Given the high grift levels on GameFi, the current landscape makes it difficult for guild managers to be capital efficient. Guild managers are given “either/or” strategies to remain competitive while keeping its users; invest into existing games to maintain their player base (prolonging the inevitable), or invest heavily into new game tokens and profit through SPAC model token strategies.

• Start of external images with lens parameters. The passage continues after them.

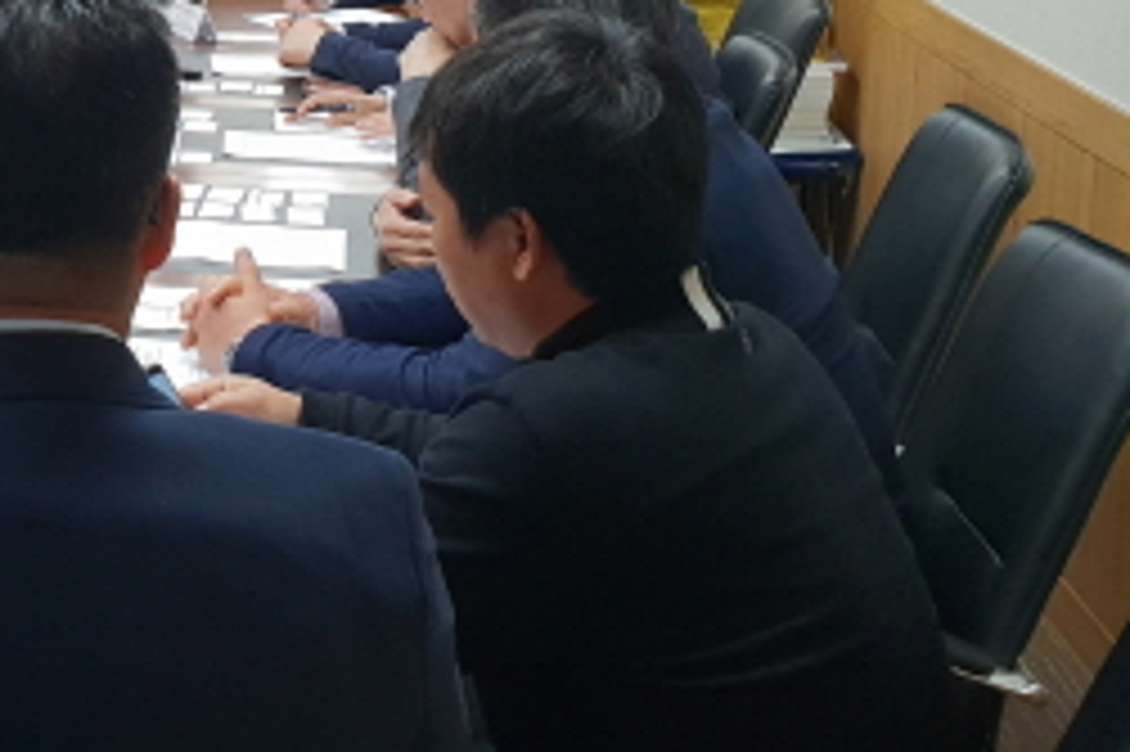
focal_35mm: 69
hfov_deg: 26.4
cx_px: -185
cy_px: 14
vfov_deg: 19.2
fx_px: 2164
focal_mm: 4.3
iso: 160
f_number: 2.4
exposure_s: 1/60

Ironically, both strategies lead to market cannibalism where retail ends up being the biggest losers, creating a more competitive PVP arena within the crypto markets and propagating bad new user UX. Smaller guilds will struggle to grow new players and eventually fade out. Larger guilds that do grow will attract only farm and dump players, something that new game projects would like to avoid completely.

Wisdom from the top

During a panel discussion at Wild Digital 2022, GameFi industry leaders did not shy away from the systemic problems that were raised in the discussion. They each stressed the importance of user adoption and were eager to share their experiences in addressing the current issues within the ecosystem of user adoption and retention.

U-Zyn Chua CTO, Cake DeFi, took to a solution that changes user behavior: “When players mine the game, it’s a selfish race to the bottom. Games have to think of ways to change user behavior that allows players to complete actions which enriches the game and everyone else”.

Guo Cheng, CTO of STEPVR, pointed out that more tech infrastructure is needed to allow scalability in user adoption:

“Unless the current gaming infrastructure changes, the metaverse cannot happen. Infrastructure of games needs to include participation of guilds, collaboration of external professional skills & esports elements”.

Cora Chen, Head of Polygon China, sided with improving UX for adoption. “For games to be ready for mass adoption, some of the most important things to consider are the payment methods for retail participation. We often ask our founders how confident they are in their game’s adoption strategy and if they have thought about the possibility of connecting with consumer brands.”

The industry-known wisdom comes from cumulative experiences of the last two decades in building and scaling tech products. User retention ultimately comes from overall value generation.

Perhaps new GameFi projects ought to take these into consideration as the landscape progresses. We remain optimistic as we’d love to see what happens when GameFi projects cross the grift chasm to become the infrastructural prince for blockchain application.